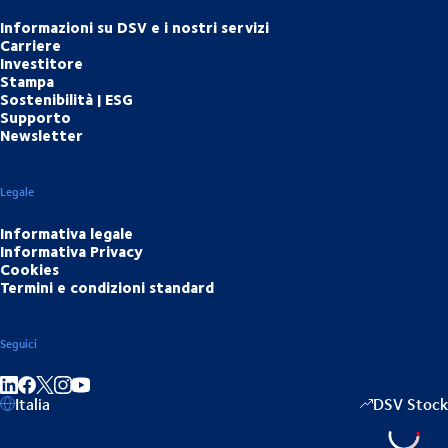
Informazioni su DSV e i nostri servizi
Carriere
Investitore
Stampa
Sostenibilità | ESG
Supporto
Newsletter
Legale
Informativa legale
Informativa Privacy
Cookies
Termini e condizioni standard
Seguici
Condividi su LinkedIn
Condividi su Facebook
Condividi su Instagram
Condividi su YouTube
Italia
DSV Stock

* **Work required**: Copy every line of text from the data above word for word, in the same order. Leave the pictures out.

* **Solution for this task**:
Informazioni su DSV e i nostri servizi
Carriere
Investitore
Stampa
Sostenibilità | ESG
Supporto
Newsletter
Legale
Informativa legale
Informativa Privacy
Cookies
Termini e condizioni standard
Seguici
Condividi su LinkedIn
Condividi su Facebook
Condividi su Instagram
Condividi su YouTube
Italia
DSV Stock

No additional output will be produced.